Confronto sulla revisione del sistema normativo che per come strutturato rischia di soffocare le imprese. Basti pensare al Codice degli appalti: ancora incompleto dopo 4 anni e continuamente derogato, ed ai contratti di programma Rfi e Anas che impiegano dai 2 ai 3 anni per compiere 11 passaggi approvativi. La strada per uscire dall’impasse è quella di ridurre i centri decisionali.
Stiamo lavorando in maniera sinergica affinché le risorse del Recovery Fund finanzino la  ri-nascita di infrastrutture, città e territori in chiave di sviluppo sostenibile.
Sotto i riflettori il mancato utilizzo delle risorse destinate alla prevenzione del rischio idrogeologico.  Dopo 10 anni sono stati spesi solo 1,5 dei circa 6 miliardi di euro stanziati.
Per non parlare delle scuole, altra emergenza nazionale del tutto trascurata.
Oggi non si investe più perché mancano i progetti! Per questo come ha sottolineato il presidente Buia, abbiamo  chiesto di rendere subito disponibili 2,8 miliardi per la progettazione previsti dalle ultime leggi di bilancio e di fatto ancora inutilizzati.
Investire nella progettazione è fondamentale se vogliamo poter contare su opere infrastrutturali adeguate e in linea con le esigenze attuali della società.
Scorrendo l’elenco di tutte le grandi opere realizzabili inserite nel programma Italia Veloce, scopriamo che l’86% fa parte della Legge obiettivo del 2001. Più o meno 20 anni fa!!!

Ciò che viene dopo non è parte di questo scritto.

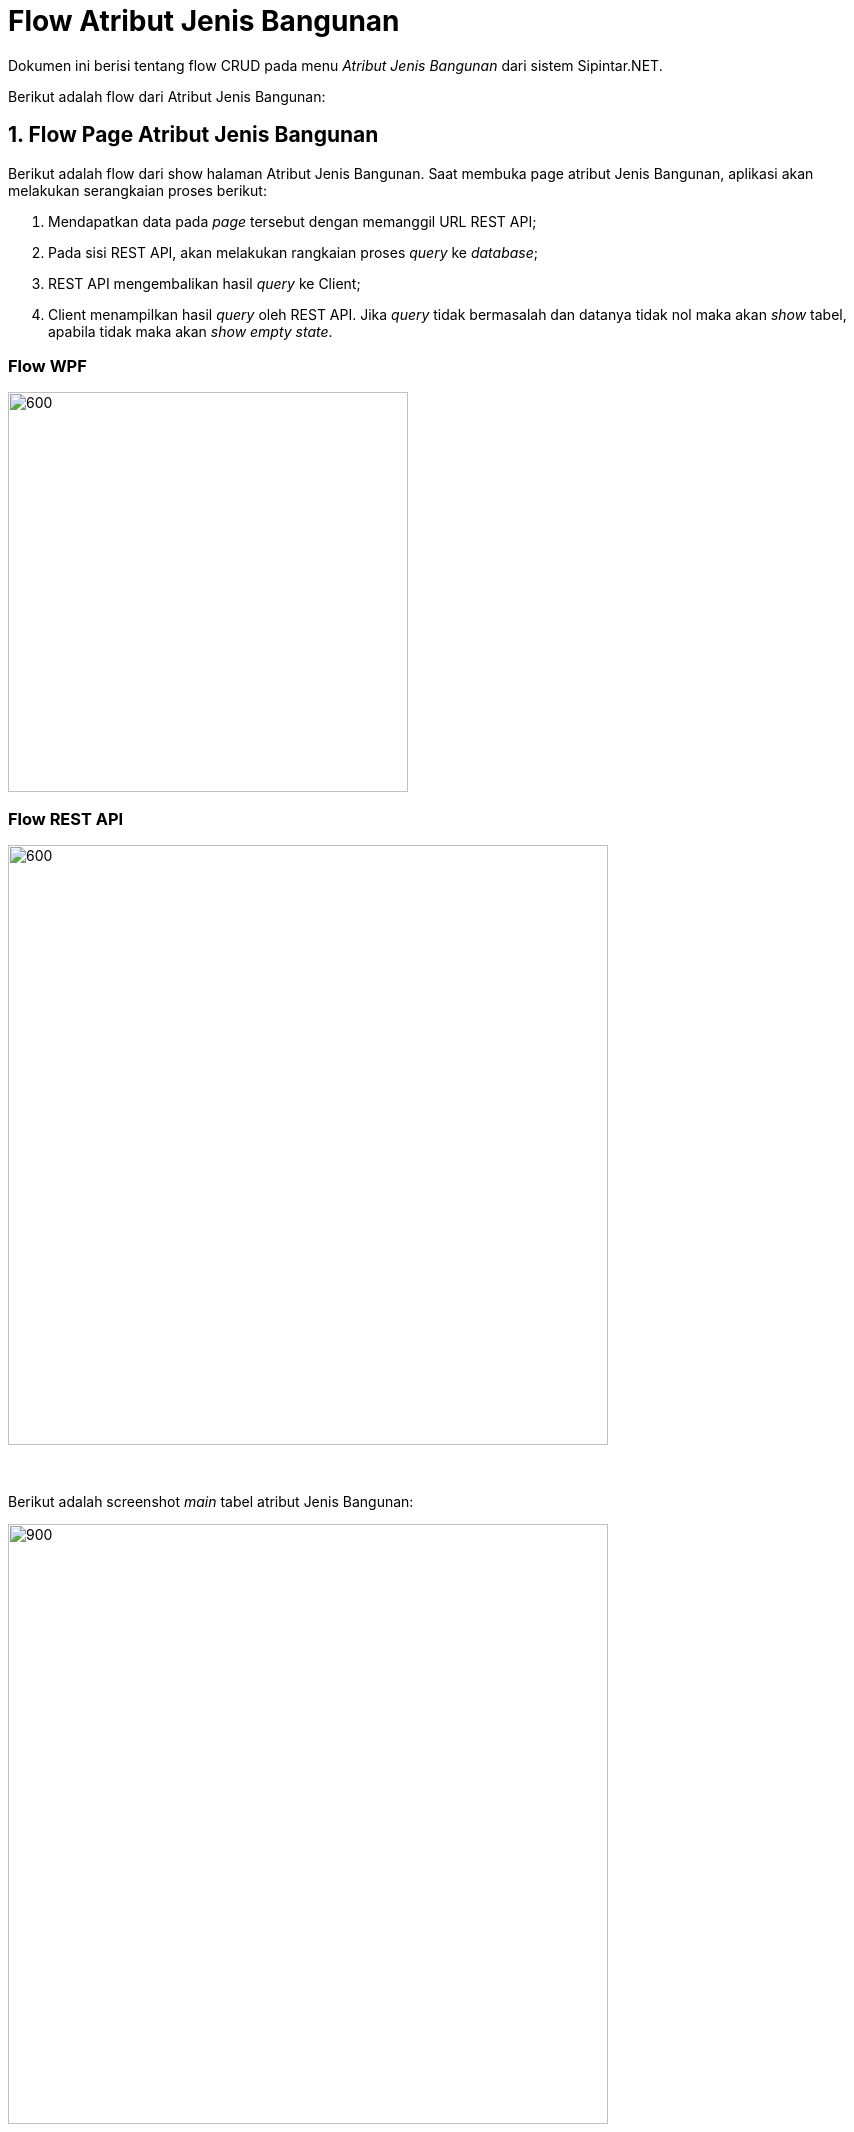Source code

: = Flow Atribut Jenis Bangunan

Dokumen ini berisi tentang flow CRUD pada menu _Atribut Jenis Bangunan_ dari sistem Sipintar.NET.

Berikut adalah flow dari Atribut Jenis Bangunan:

== 1. Flow Page Atribut Jenis Bangunan

Berikut adalah flow dari show halaman Atribut Jenis Bangunan. Saat membuka page atribut Jenis Bangunan, aplikasi akan melakukan serangkaian proses berikut:

1. Mendapatkan data pada _page_ tersebut dengan memanggil URL REST API;
2. Pada sisi REST API, akan melakukan rangkaian proses _query_ ke _database_; 
3. REST API mengembalikan hasil _query_ ke Client; 
4. Client menampilkan hasil _query_ oleh REST API. Jika _query_ tidak bermasalah dan datanya tidak nol maka akan _show_ tabel, apabila tidak maka akan _show empty state_.

=== Flow WPF

image::../../images-sipintar/hublang/atribut/sipintar-flow-wpf.jpg[600,400]

=== Flow REST API

image::../../images-sipintar/hublang/atribut/sipintar-flow-rest-api.png[600,600]
{sp} +
{sp} +
Berikut adalah screenshot _main_ tabel atribut Jenis Bangunan:

image::../../images-sipintar/hublang/atribut/sipintar-attribute-jenis-bangunan-main.png[900,600]
{sp} +
{sp} +

== 2. Flow Input CRUD

Berikut adalah flow untuk input CRUD menu Atribut Jenis Bangunan. Input data dilakukan oleh user melalui _dialog form_.

=== Flow REST API

image::../../images-sipintar/hublang/atribut/sipintar-flow-crud-rest-api.png[600,600]
{sp} +
{sp} +
Berikut adalah _screenshot_ input _dialog form_:

image::../../images-sipintar/hublang/atribut/sipintar-attribute-jenis-bangunan-form.png[600,400]

== 3. Endpoint URL REST API

Pada menu ini, URL REST API yang digunakan adalah: 

[cols="10%,25%,65%",frame=all, grid=all]
|===
^.^h| *Method* 
^.^h| *URL* 
^.^h| *Deskripsi*

|GET 
| /api/v1/master-Jenis Bangunan 
| Digunakan untuk Get data, wajib menambahkan *IdPdam* dan *IdUserRequest* pada URI param ketika request

|POST 
| /api/v1/master-Jenis Bangunan 
| Digunakan untuk Tambah data, wajib menambahkan *IdPdam* dan *IdUserRequest* pada body ketika request

|PATCH 
| /api/v1/master-Jenis Bangunan 
| Digunakan untuk Ubah data, wajib menambahkan *IdPdam* dan *IdUserRequest* serta *IdEntity* pada body ketika request

|DELETE 
| /api/v1/master-Jenis Bangunan 
| Digunakan untuk Hapus data, wajib menambahkan *IdPdam* dan *IdUserRequest* serta *IdEntity* pada URI param ketika request
|===

=== Code Notes

Fitur ini menggunakan tabel master_attribute_jenis_bangunan untuk menyimpan datanya.

=== Other Source

https://drive.google.com/drive/folders/1-q1K4Bp48DtXKSKEdXlT6K7fUjdU5-P4?usp=sharing[Diagram Source (editable with email @bsa.id)]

La pesante crisi economica e finanziaria ha cambiato in modo radicale fisionomia al mercato e alla struttura delle nostre imprese. E’ inutile pensare a un futuro avveniristico se ancora le città sono regolate dalle norme del ’42 e del ’68 concepite per rispondere ai fabbisogni di un’altra epoca storica. Bisogna dare vita a “una grande ondata di rinnovamento urbano” coinvolgendo tutte le migliori professionalità anche culturali e artistiche.
Un segnale positivo per fortuna c’è anche per le città.
La misura del Superbonus110% inserita nel dl rilancio per  favorire  la messa in sicurezza e la riqualificazione energetica degli edifici è l’unico strumento di rilancio dell’economia messo in campo finora, in grado di produrre investimenti per 6 miliardi di euro, con un effetto complessivo di 21 miliardi sull’economia”.